Walks of Life • transcript of radio show by Jonah Raskin, Summer 2003

 

Ask Ilka Hartmann about the epic journeys she has undertaken as a photographer, and she'll probably talk about the time she traveled to the remote Santa Maria Mountains in Mexico - along with her 3 -year-old son Ole. Together, Ilka and Ole traveled by foot and on mule and horseback. They traveled for days and each day took them further away from civilization. "It felt like we were on the roof of the world," Hartmann says. "It seemed like the end of the world." They crossed hot deserts and raging rivers that threatened to carry them away, and all Hartmann's pictures too - thousands of photos that captured the lives of the Huichol Indians. That's the way it's been with Hartmann for more than 30 years. She's risked everything to take photographs.

 

Hartmann was born in Hamburg, Germany in 1942. Her father, who was a doctor, disappeared during the war - and Ilka was raised by her mother, like so many other Germans of her generation. Frau Hartmann gave her daughter her first camera when she was 16 years old - just a plain box camera, but Ilka took photos with it that were so stunning that she won prizes. From then on there was no stopping her. She learned literally how to see in the dark and to be aware of textures, and how to bring out textures on film.

 

In the mid-1960s, Hartmann settled in America, with her mother.

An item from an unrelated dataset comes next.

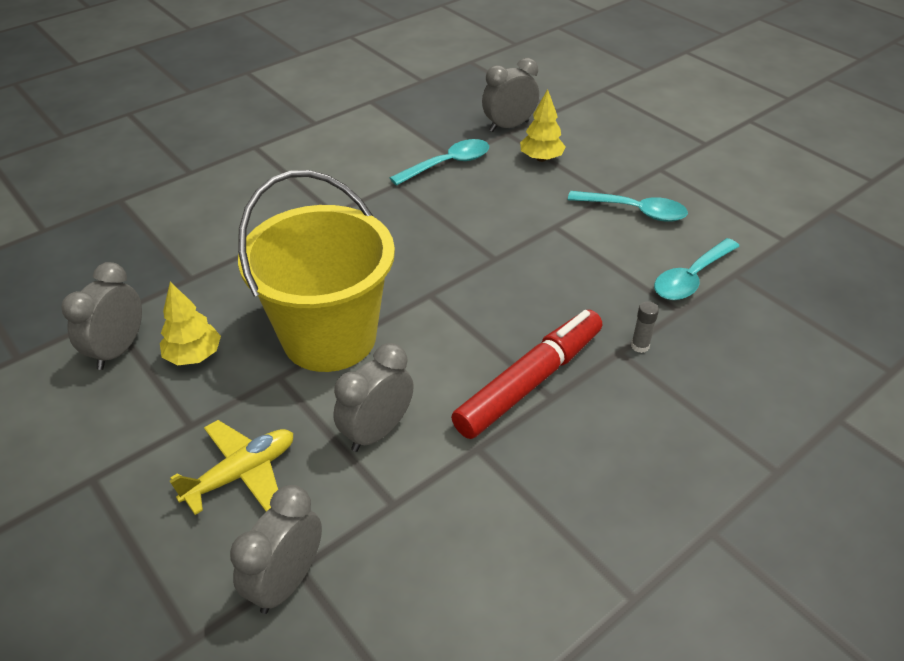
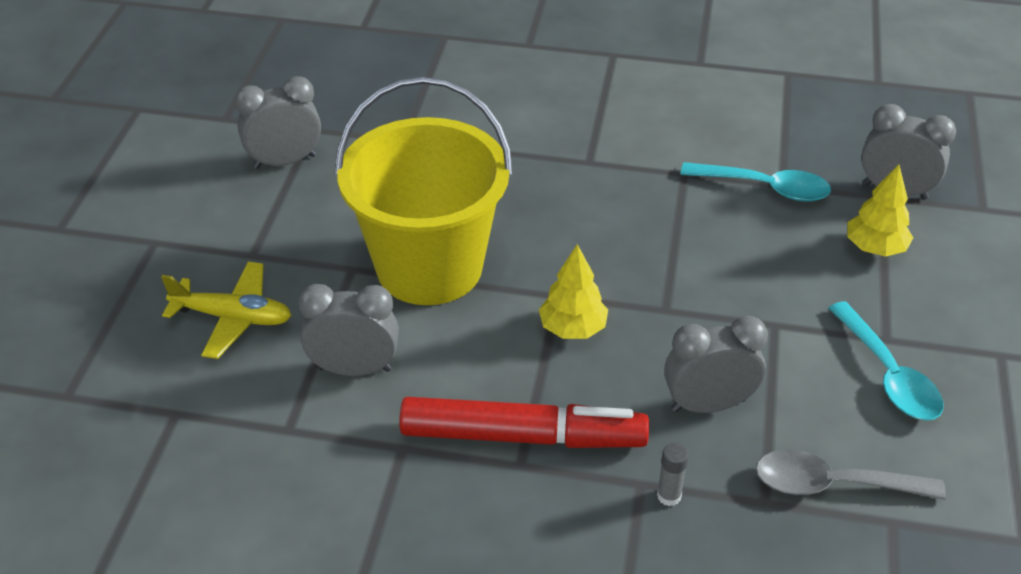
camera: 50 degrees right, 0 degrees up
(194, 356) = (322, 205): yellow tree -> yellow tree (572, 328)
(286, 582) = (157, 414): grey clock -> grey clock (708, 404)
(691, 278) = (833, 484): turquoise spoon -> grey spoon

She took photography classes at the junior college in Stockton. Then, in the late 1960s, she did a photographic essay about the Black Panthers, especially the Oakland, California Black Panthers and their leaders Huey Newton and Bobby Seale. Next, she documented the Indian take-over of Alcatraz Island in San Francisco Bay, probably her most famous photos. Hartmann has documented protest movements ever since then, including the protest movement to stop the War in Vietnam, and the war against Iraq. But she photographs something much larger than protest movements.

 

"I use images to tell the story of the human condition and to express the soul of the people," Hartmann says. "I use pictures to reveal the underlying dignity and the pride of human beings, especially those people in our society who think of themselves as ugly or unwanted."

 

These days she spends much of her time in her darkroom. Still, she'd like to get outside again and take pictures of the homeless people living on our streets and sidewalks, under bridges and along our creeks. "There are certain things, certain gestures, I feel I have to capture," she says. "If I don't photograph them I actually feel sick. I can't really explain it in words. And that's why I take pictures."